Now came the klop-klop of a pair of sabots—then the creak of a heavy key as it turned over twice in the rusty lock, and his faithful Marie cautiously opened the garden door. I do not know how old Marie is, there is so little left of this good soul to guess by. Her small shrunken body is bent from age and hard work. Her hands are heavy—the fingers gnarled and out of proportion to her gaunt thin wrists. She has the wrinkled, leathery face of some kindly gnome. She opened her eyes in a sort of mute appeal as I inquired if Monsieur le Curé was at home.

"Ah! My poor monsieur, his reverence will see no one"—she faltered—"Ah! Mais"—she sighed, knowing that I knew the change in her master and the gossip thereof.

"My good Marie," I said, persuasively patting her bony shoulder, "tell his reverence that I must see him. Old friends as we are—"

"Bon Dieu, oui!" she exclaimed after another sigh. "Such old friends as you and he—I will go and see," said she, and turned bravely back down the path that led to his door while I waited among the roses.

A few moments later Marie beckoned to me from the kitchen window.

"He will see you," she whispered, as I crossed the stone floor of the kitchen. "He is in the little room," and she pointed to a narrow door close by the big chimney, a door provided with old-fashioned little glass panes upon which are glued transparent chromos of wild ducks.

I knocked gently.

"Entrez!" came a tired voice from within.

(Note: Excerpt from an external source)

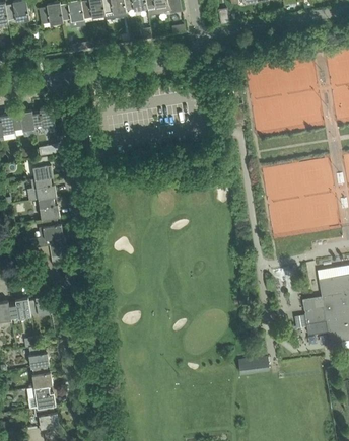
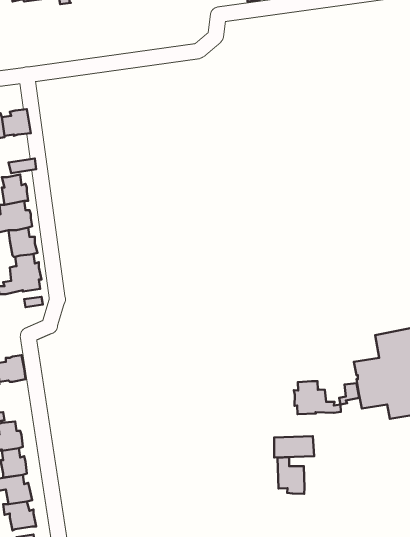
building: none -> [294,381,341,414]
building: none -> [277,457,305,494]

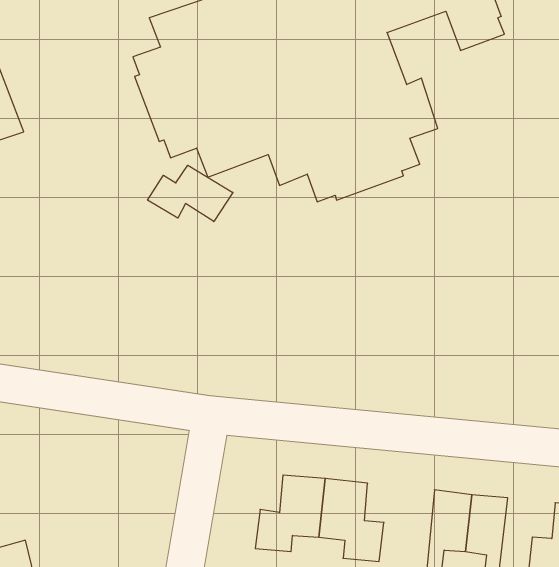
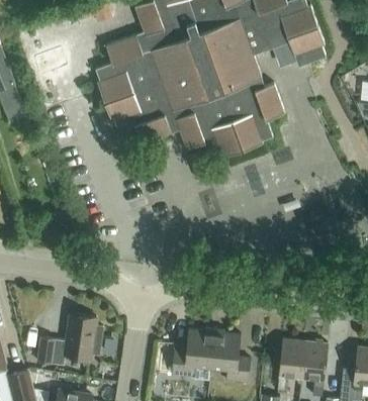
building: [148,165,233,222] -> none
building: none -> [37,315,103,367]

I turned the knob and entered his den—a dingy little box of a room, sunk a step below the level of the kitchen, with a smoke-grimed ceiling and corners littered with dusty books and pamphlets.

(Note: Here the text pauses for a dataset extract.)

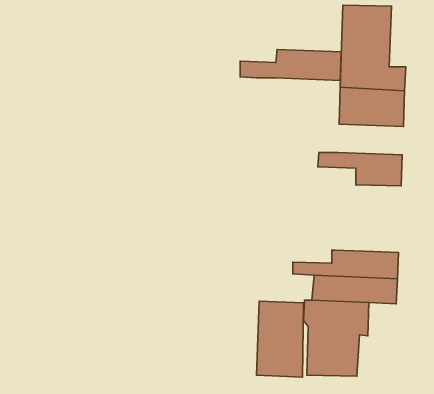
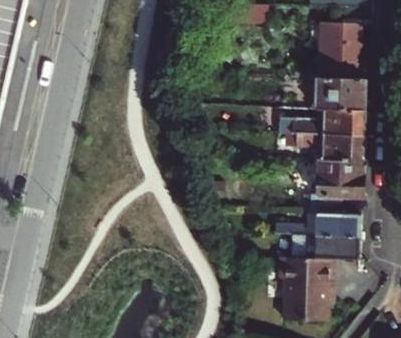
building: [240,49,341,80] -> [279,109,364,135]
building: none -> [306,160,362,216]
building: [257,301,304,377] -> none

He was sitting with his back to me, humped up in a worn arm-chair, before his small stove, just as Tanrade had found him. As I edged around his table—past a rack holding his guns, half-hidden under two dilapidated game bags and a bicycle tyre long out of service, he turned his hollow eyes to mine, with a look I shall long remember, and feebly grasped my outstretched hand.